En la contradicción está la certeza. Es imposible rehuir comparaciones al preguntarse por qué Ralph Waldo Emerson y Henry David Thoreau no están recogidos en la Historia de la Filosofía Universal. Quizás provenga de cierto dislate consistente en estimar la filosofía como un patrimonio escrupulosamente europeo; al igual que se sopesó la novela. Una razón política. Los Estados Unidos eran un competidor y era necesaria la identificación a la inversa: lo que no soy me dirá lo que sí soy.

En la contradicción está la certeza

O quizás ha sido esa tendencia extendida por nuestros días de despreciar lo propio y tradicional frente a lo ajeno y bisoño. Suspicaces de un país que se sigue rigiendo por una constitución dieciochesca, por su literatura fundacional y por los valores filosóficos que lo establecieron. Prueba de inequívoca autenticidad. En Europa seguimos pensando que un filósofo cómodo y accesible es despreciable frente a uno críptico y enrevesado. A nuestros pensadores profundos seguimos alimentándoles con cicuta. Las comparaciones son odiosas.

Al rastrear la perennidad de estas tendencias, conviene señalar unas sucesivas leyes de educación promulgadas por una comunidad política interesada en crear graduados depauperados a los que, con convicción, se tilda de “mejor preparados". Jóvenes insensibles al arte y hastiados de unos clásicos que no conocen precisamente por haber sido obligados a estudiarlos. Para este propósito político sirve mejor la sapiencia de La Náusea que la de Hojas de Hierba. En palabras de Emerson: “El pueblo, y no la universidad, es el hogar del escritor”. Si el fundamento de la filosofía trascendentalista era asentar un país nuevo, “El propósito más claro es la edificación de un hombre”. Instruir. No en vano la relación personal entre sus tres autores fundamentales fue de tutela: Emerson-Thoreau; Thoreau-Whitman. “A decir verdad, no es instrucción, sino provocación, lo que puedo recibir de otra alma”, diría Emerson. Cómo invitación a formarse: “Toda conversación, como toda literatura, me parece el placer de la retórica o, puedo decir, de la metonimia”.

# # # #

Lista de tareas ▸
1 > Traduce al inglés esta oración del texto sobre Emerson y Thoreau: "En Europa seguimos pensando que un filósofo cómodo y accesible es despreciable frente a uno críptico y enrevesado."
2 > Indica si cada afirmación concuerda con el texto sobre Emerson y Thoreau, respondiendo sí o no y citando las palabras del texto que lo deciden. (a) Emerson y Thoreau figuran en la Historia de la Filosofía Universal. (b) Según Emerson, el hogar del escritor es la universidad. (c) La relación entre Thoreau y Whitman fue de tutela.
3 > Copia del texto sobre Emerson y Thoreau la parte que comienza con las palabras que contienen "En la contradicción está la certeza." y termina con "que sí soy.", sustituyendo "la novela" por "la poesía".
Los registros proceden de otra fuente distinta.

Material ▸
# # # #

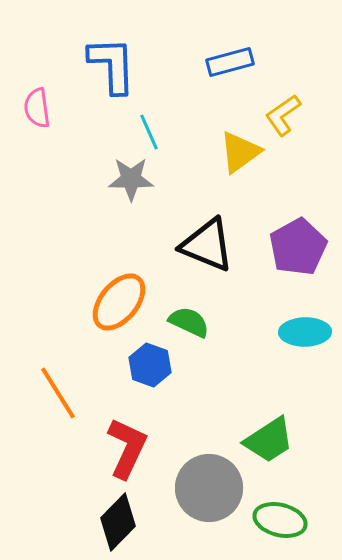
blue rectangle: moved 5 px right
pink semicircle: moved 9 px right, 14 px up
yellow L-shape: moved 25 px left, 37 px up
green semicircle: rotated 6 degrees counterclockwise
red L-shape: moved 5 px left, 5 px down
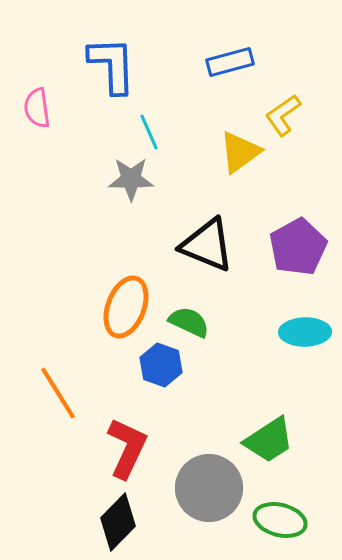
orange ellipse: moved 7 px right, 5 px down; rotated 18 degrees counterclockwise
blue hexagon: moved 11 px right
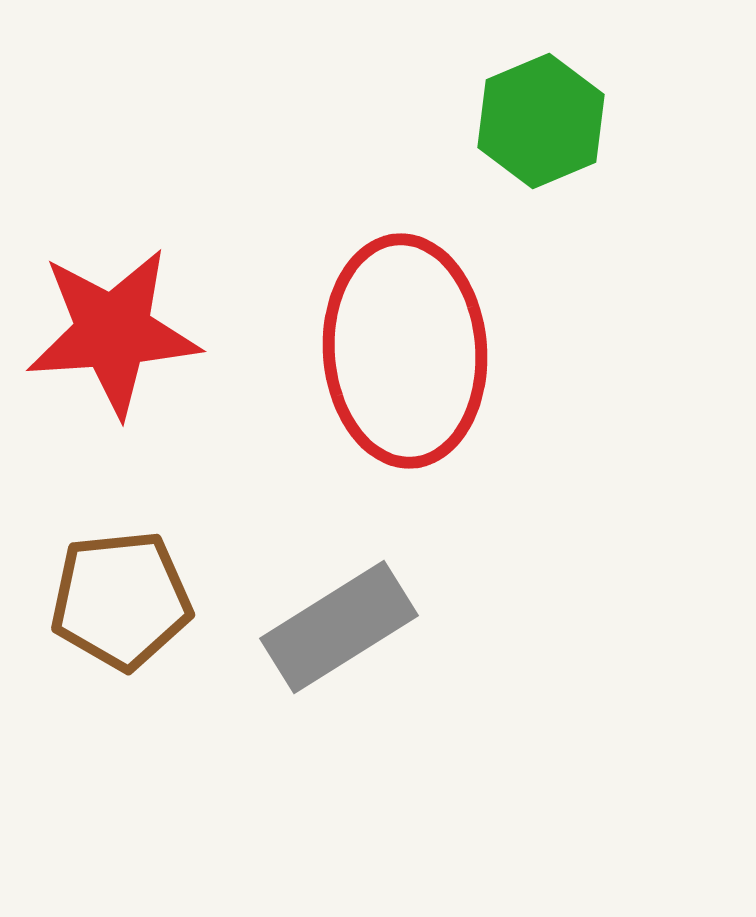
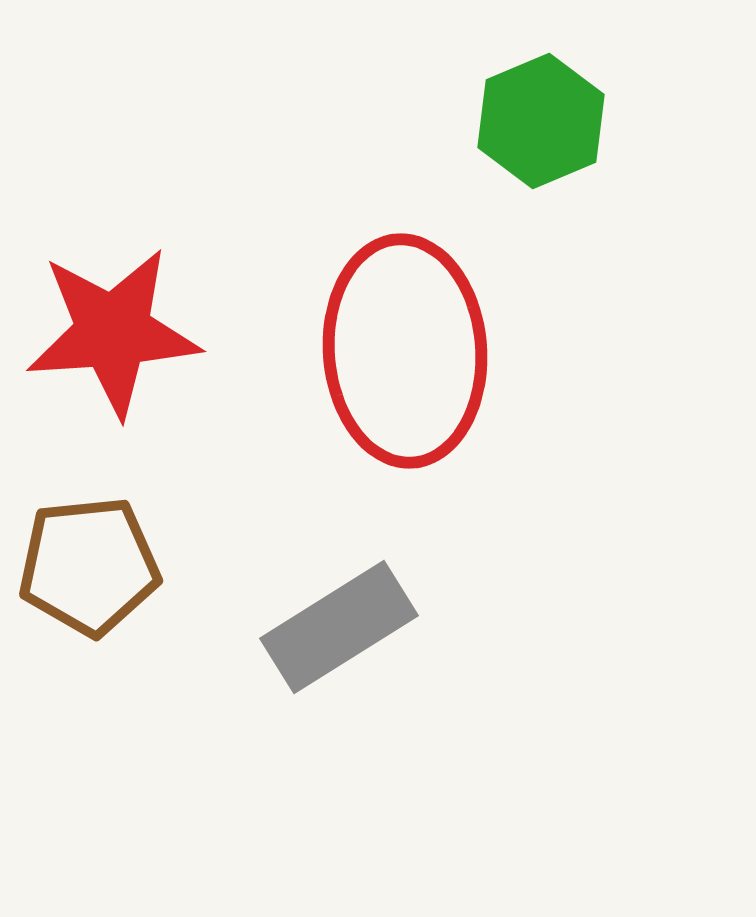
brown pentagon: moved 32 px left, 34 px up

# # # #

Respuestas del ejercicio ▸
1 > In Europe we still think that a comfortable and accessible philosopher is contemptible compared to a cryptic and convoluted one.

2 >
(a) No: "Ralph Waldo Emerson y Henry David Thoreau no están recogidos en la Historia de la Filosofía Universal".
(b) No: "El pueblo, y no la universidad, es el hogar del escritor".
(c) Sí: "No en vano la relación personal entre sus tres autores fundamentales fue de tutela: Emerson-Thoreau; Thoreau-Whitman."

3 >
En la contradicción está la certeza. Es imposible rehuir comparaciones al preguntarse por qué Ralph Waldo Emerson y Henry David Thoreau no están recogidos en la Historia de la Filosofía Universal. Quizás provenga de cierto dislate consistente en estimar la filosofía como un patrimonio escrupulosamente europeo; al igual que se sopesó la poesía. Una razón política. Los Estados Unidos eran un competidor y era necesaria la identificación a la inversa: lo que no soy me dirá lo que sí soy.